Au cours de cette semaine, Tevfik Karatop a organisé avec succès une journée de formation hybride pour des collègues du SJR issus de neuf bureaux différents, aux côtés de représentants d’organisations telles que les Scalabriniens et le Centro Astalli. À la suite de cette session, Tevfik Karatop a commencé à collaborer avec les bureaux locaux pour développer des versions régionales de notre matériel et organiser des formations en ligne. Depuis lors, Tevfik Karatop a formé avec succès 30 facilitateurs à Rome.

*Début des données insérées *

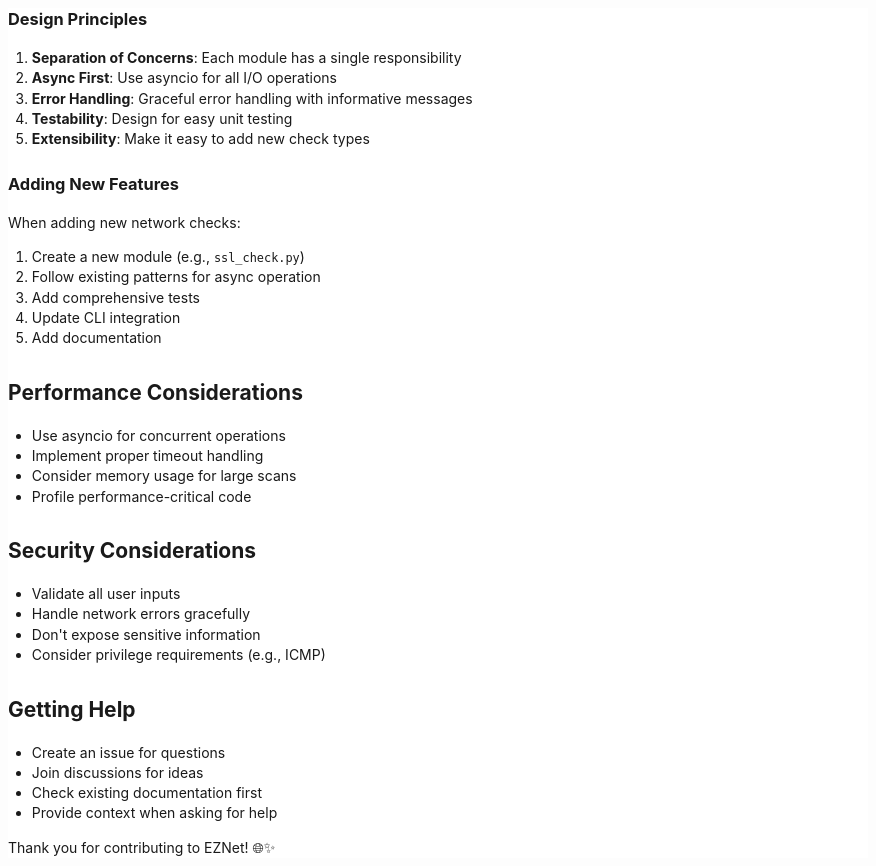 ### Design Principles

1. **Separation of Concerns**: Each module has a single responsibility
2. **Async First**: Use asyncio for all I/O operations
3. **Error Handling**: Graceful error handling with informative messages
4. **Testability**: Design for easy unit testing
5. **Extensibility**: Make it easy to add new check types

### Adding New Features

When adding new network checks:

1. Create a new module (e.g., `ssl_check.py`)
2. Follow existing patterns for async operation
3. Add comprehensive tests
4. Update CLI integration
5. Add documentation

## Performance Considerations

- Use asyncio for concurrent operations
- Implement proper timeout handling
- Consider memory usage for large scans
- Profile performance-critical code

## Security Considerations

- Validate all user inputs
- Handle network errors gracefully
- Don't expose sensitive information
- Consider privilege requirements (e.g., ICMP)

## Getting Help

- Create an issue for questions
- Join discussions for ideas
- Check existing documentation first
- Provide context when asking for help

Thank you for contributing to EZNet! 🌐✨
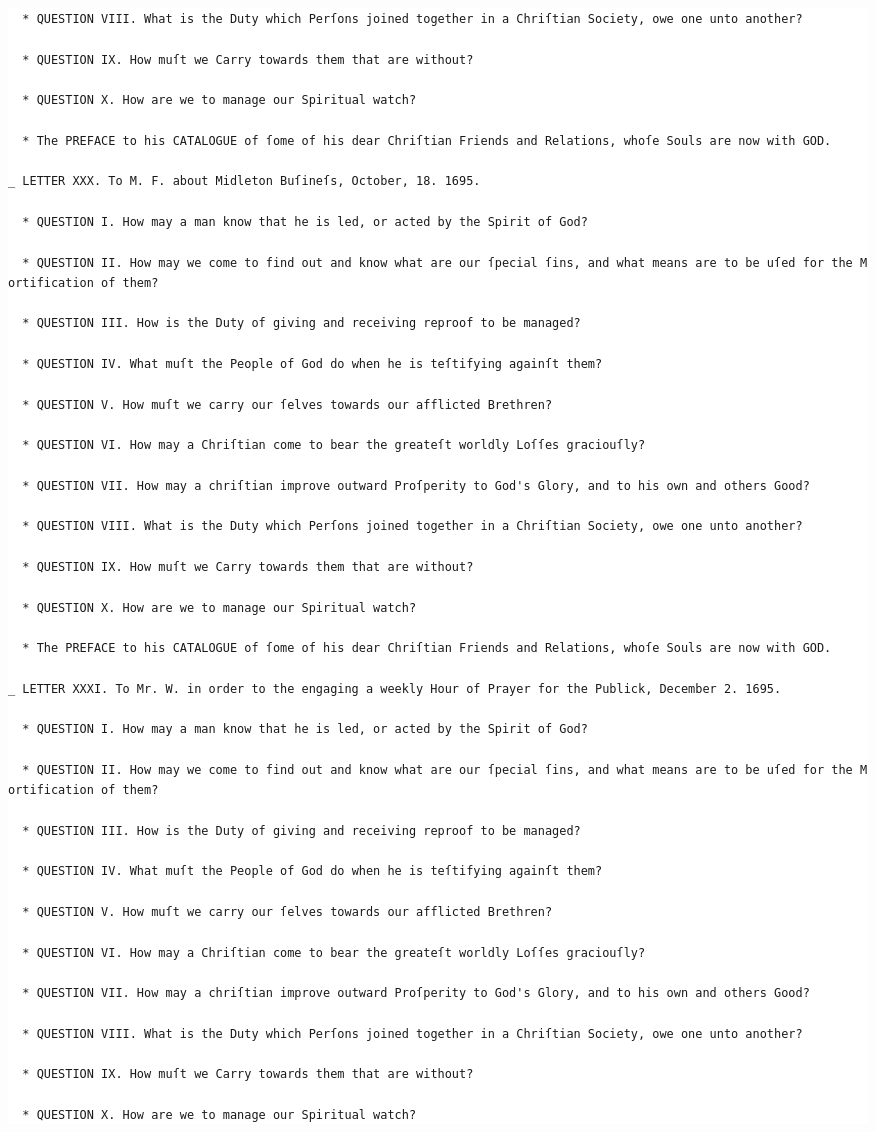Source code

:       * QUESTION VIII. What is the Duty which Perſons joined together in a Chriſtian Society, owe one unto another?

      * QUESTION IX. How muſt we Carry towards them that are without?

      * QUESTION X. How are we to manage our Spiritual watch?

      * The PREFACE to his CATALOGUE of ſome of his dear Chriſtian Friends and Relations, whoſe Souls are now with GOD.

    _ LETTER XXX. To M. F. about Midleton Buſineſs, October, 18. 1695.

      * QUESTION I. How may a man know that he is led, or acted by the Spirit of God?

      * QUESTION II. How may we come to find out and know what are our ſpecial ſins, and what means are to be uſed for the Mortification of them?

      * QUESTION III. How is the Duty of giving and receiving reproof to be managed?

      * QUESTION IV. What muſt the People of God do when he is teſtifying againſt them?

      * QUESTION V. How muſt we carry our ſelves towards our afflicted Brethren?

      * QUESTION VI. How may a Chriſtian come to bear the greateſt worldly Loſſes graciouſly?

      * QUESTION VII. How may a chriſtian improve outward Proſperity to God's Glory, and to his own and others Good?

      * QUESTION VIII. What is the Duty which Perſons joined together in a Chriſtian Society, owe one unto another?

      * QUESTION IX. How muſt we Carry towards them that are without?

      * QUESTION X. How are we to manage our Spiritual watch?

      * The PREFACE to his CATALOGUE of ſome of his dear Chriſtian Friends and Relations, whoſe Souls are now with GOD.

    _ LETTER XXXI. To Mr. W. in order to the engaging a weekly Hour of Prayer for the Publick, December 2. 1695.

      * QUESTION I. How may a man know that he is led, or acted by the Spirit of God?

      * QUESTION II. How may we come to find out and know what are our ſpecial ſins, and what means are to be uſed for the Mortification of them?

      * QUESTION III. How is the Duty of giving and receiving reproof to be managed?

      * QUESTION IV. What muſt the People of God do when he is teſtifying againſt them?

      * QUESTION V. How muſt we carry our ſelves towards our afflicted Brethren?

      * QUESTION VI. How may a Chriſtian come to bear the greateſt worldly Loſſes graciouſly?

      * QUESTION VII. How may a chriſtian improve outward Proſperity to God's Glory, and to his own and others Good?

      * QUESTION VIII. What is the Duty which Perſons joined together in a Chriſtian Society, owe one unto another?

      * QUESTION IX. How muſt we Carry towards them that are without?

      * QUESTION X. How are we to manage our Spiritual watch?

D’autres sessions couronnées de succès incluent une expérience hybride proposée à des réfugiés à Kakuma, au Kenya.

« Cet exercice de simulation a vraiment illuminé notre journée. Certains de ces adolescents ont découvert une nouvelle perspective en voyant les luttes de personnes qui prennent des risques et traversent des zones dangereuses juste pour poursuivre leurs rêves. C’était incroyablement émouvant de les voir se connecter si profondément à ces réalités. Je suis très, très heureux car j’ai réalisé que ces jeunes ont réussi à s’identifier à des réalités auxquelles d’autres personnes sont confrontées chaque jour », a écrit l’un des participants, Dieu Merci Lunndo, sur son profil LinkedIn.

Le SJR Canada a également reçu des commentaires positifs du Conseil lituanien pour les réfugiés concernant l’exercice de simulation proposé par notre gestionnaire de projet :

« Reconnaissante et inspirée par notre partenariat avec le Service jésuite des réfugiés Canada pour importer et adapter le puissant atelier de simulation Un Voyage en Exil au contexte lituanien. Ce qui ressort le plus, ce sont les voix des participants. À maintes reprises, ils décrivent l’expérience comme véritablement transformationnelle — changeant les perspectives, approfondissant l’empathie et rendant les réalités du déplacement immédiates et personnelles », a déclaré Lina Grudulaite, directrice du Conseil lituanien pour les réfugiés.

« De nombreux participants repartent non seulement émus, mais motivés — à l’idée de contribuer, de soutenir et de s’engager activement, souvent par le biais du bénévolat auprès des communautés de réfugiés. Je suis fière de faire partie d’une initiative qui ne fait pas qu’informer, mais qui inspire à l’action », a ajouté Lina Grudulaite.

Cette approche s’est révélée efficace pour créer une expérience physique et émotionnelle forte, qui favorise la compassion envers les personnes déplacées et encourage les participants à agir avec et pour elles.